The town drunk had staggered down the street during the commotion with the ambulance. Yitzchak handled him well, calming him down. He didn't look frightened and didn't have enough command of himself to know he should seek cover. "If you look at me, you'll have sons," he told me. "I'm Mashiach."
Mashiach would know that I'm not married and have had all the children I'll ever have, I thought.
We get a lot of people coming through Tzefat who think they are Mashiach. Once, a young lady went to a mekubal in Tzefat to ask his advice about a young man she was seeing on a shidduch.
"He's perfect in every way except for one thing that bothers me. He thinks he is Mashiach." The mekubal gave her his beautiful smile filled with patience and compassion. "Yes, I just had three others come to me this week, all thinking they were Mashiach." In his sweet, soft, fatherly way, he suggested she find someone normal.
Tonight's Mashiach staggered down the road with Yitzchak. But when Yitzchak continued on, the poor, broken soul turned around. I dashed inside the shelter. He was headed my way. Being alone with a drunk man in a bomb shelter was not my idea of oneg Shabbos.
He's not coming into the shelter. If he wanted to be inside, he wouldn't be out on the streets, I told myself. Mashiach staggered past, shouting whatever he was shouting, and slowly disappeared down the street.
Two chassidim walked by. "I don't have any wine and I don't have any challah!" I shouted. "Do you live nearby?"
One nodded. "Yes."
"Can you bring me some?" I asked. He nodded again.
Ten minutes went by. Their wives aren't letting them out, I figured.
I waited some more. The night air was lovely. Someone would come by.
"Git Shabbos," I greeted a woman who came out on her balcony nearby for a dangerous moment of fresh air. I had never met her.

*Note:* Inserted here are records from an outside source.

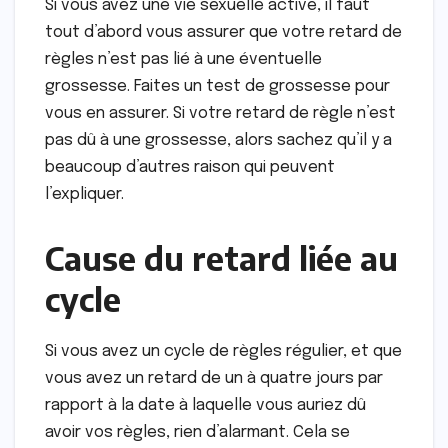
Si vous avez une vie sexuelle active, il faut
tout d’abord vous assurer que votre retard de
règles n’est pas lié à une éventuelle
grossesse. Faites un test de grossesse pour
vous en assurer. Si votre retard de règle n’est
pas dû à une grossesse, alors sachez qu’il y a
beaucoup d’autres raison qui peuvent
l’expliquer.
Cause du retard liée au
cycle
Si vous avez un cycle de règles régulier, et que
vous avez un retard de un à quatre jours par
rapport à la date à laquelle vous auriez dû
avoir vos règles, rien d’alarmant. Cela se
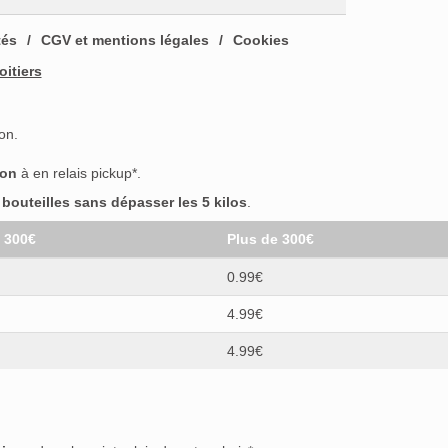
tés
CGV et mentions légales
Cookies
oitiers
on.
son
à en relais pickup*.
outeilles sans dépasser les 5 kilos
.
t 300€
Plus de 300€
0.99€
4.99€
4.99€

"Gut Shabbos," she returned.
"I don't have any wine, and I don't have any challah," I said in Hebrew.
"Come eat with us," she answered in English. They always do that as soon as they hear my accent.
I didn't answer. It was a top-floor apartment with a flat roof. My house was safer than that.
"We have a safe room," she added.
"OK, I'm coming!"
Big smiles and a warm welcome greeted me while their bigeyed children stared at their unexpected wartime guest like Eliyahu HaNavi.
"Where did you make aliyah from?" Yisrael asked.
"Denver."
"Do you know Motti Twerski?" asked Chana. We were both named Chana.
"The Rebbe of Hornosteipel, Rav Mordechai Twerski, shlita, is my Rebbe!"
"You're kidding! I lived in their home. He 'mekareved' me!"
"But you're an Israeli. How did you wind up in Denver?" I asked.
"I was living in Colorado Springs, and Shlomo Carlebach came through. He took me to Motti Twerski's house in Denver and left me there. I became their bas bayis."
Thank you, Rebbe, for davening for me. I thought. And for sending me your bas bayis with a Shabbos meal. I only asked Hashem for wine and challah.
I stayed for the whole Shabbos meal - the usual eight or more Israeli salads and three more courses, served leisurely, as if there were nothing unusual about this first Shabbos of the war.
The men sang all the Shabbos zemiros. But every time a boom sounded, Chana flinched.